A Peaceful Election in Iraq, and War Clouds in Afghanistan
Last weekend Iraq held local elections, which were a major event precisely because they proceeded uneventfully. Turnout was apparently a bit low, but there was virtually no election day violence and no one seems inclined to take up arms over the results. Allies of the current Prime Minister, Nouri al-Maliki, did rather well, whereas more radical Shia parties did rather badly. Sunni parties, which boycotted the last election, seem to have won their fair share of the vote. This is a nearly ideal outcome from the point of view of the United States, and it might not work out too badly for the Iraqis. Peaceful elections certainly mark a significant change from the situation three or four years ago, when the country seemed to be on the brink of civil war.

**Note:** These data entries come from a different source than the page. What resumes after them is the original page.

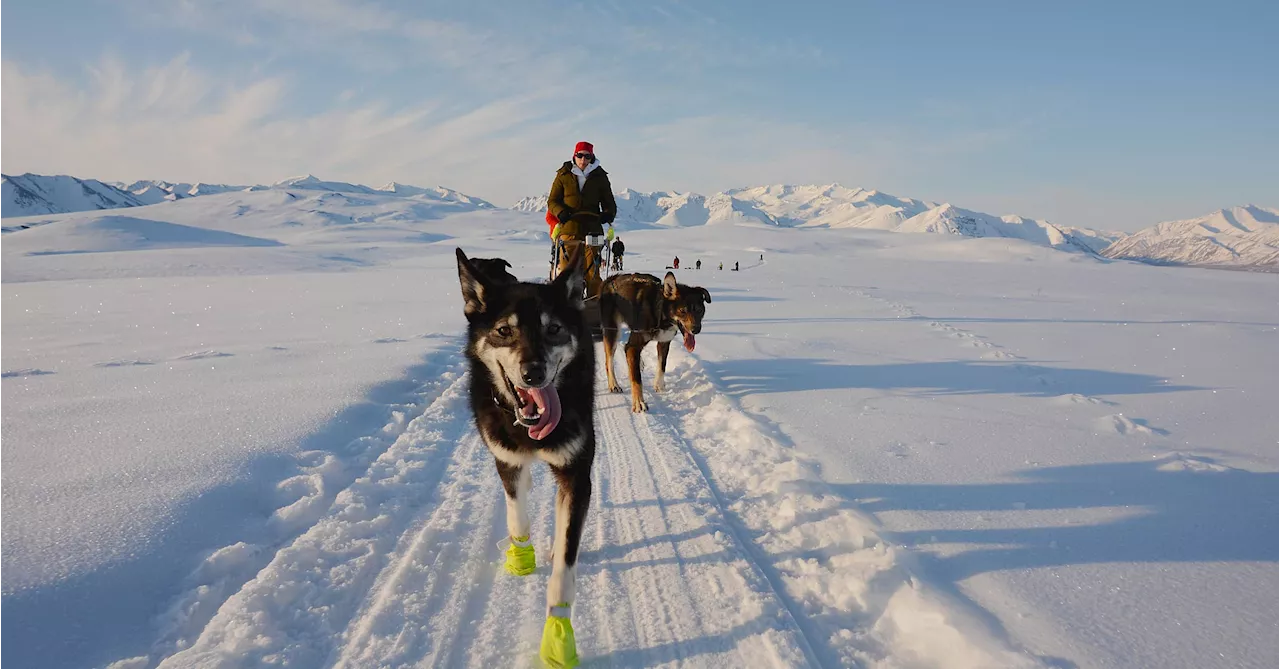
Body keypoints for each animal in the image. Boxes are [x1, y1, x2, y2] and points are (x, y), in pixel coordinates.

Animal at [599, 269, 711, 411]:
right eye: (682, 311)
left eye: (700, 310)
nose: (696, 329)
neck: (659, 313)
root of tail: (610, 280)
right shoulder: (633, 346)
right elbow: (636, 378)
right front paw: (639, 402)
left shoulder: (664, 342)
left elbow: (662, 365)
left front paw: (659, 385)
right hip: (612, 331)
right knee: (609, 361)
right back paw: (614, 384)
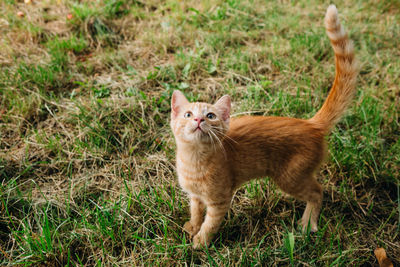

One major reason for the change of fortunes in Iraq was the “surge” in American troop strength that took place in 2007. More recently David Petraeus, the surgin’ general himself, has been promoted to a level where he has ultimate responsibility for Afghanistan, and schemes to transfer combat troops from Iraq to Afghanistan are well advanced. Stephen Harper will certainly hear more about America’s plans for Afghanistan during his talks with President Obama on February 19, but the overall thrust of US policy is already clear. The Americans want to send in more troops, and they want to scale back their goals to emphasise stability in Afghanistan as opposed to more idealistic notions of promoting democracy. Inevitably, they also want more help from their NATO allies.
There are several pertinent questions about all this from the Canadian perspective, but perhaps the most important one is straightforward: will sending in more troops really be sufficient to achieve even the modest goal of creating stability? NATO forces are up against serious military difficulties in Afghanistan, including a persistent problem with supply lines: trucks coming in from Pakistan via the Khyber Pass are vulnerable, and America may soon have to abandon a military base in Kyrgyzstan that is currently being used to fly in supplies.
Another concern is America’s deteriorating relationship with the government of Hamid Karzai. US Vice-President Joe Biden, for example, apparently stormed out of a meeting with Karzai last year after not getting satisfactory answers to questions about drugs and corruption. Biden is something of an anti-drug crusader, and therefore perhaps not the person best equipped to deal with the messy realities of Afghanistan, but skepticism about Karzai is apparently widespread within Obama’s administration. Expressing that skepticism too forcefully might either push Karzai into the arms of the Russians or discredit him to the point where the country becomes even more ungovernable than it is now.
Canada’s role, for the moment, should be to urge a restrained and methodical approach and to ask tough questions about America’s plans and their likelihood of success. If Obama wants additional Canadian help in Afghanistan, he should have to earn it by laying out a good political and military case.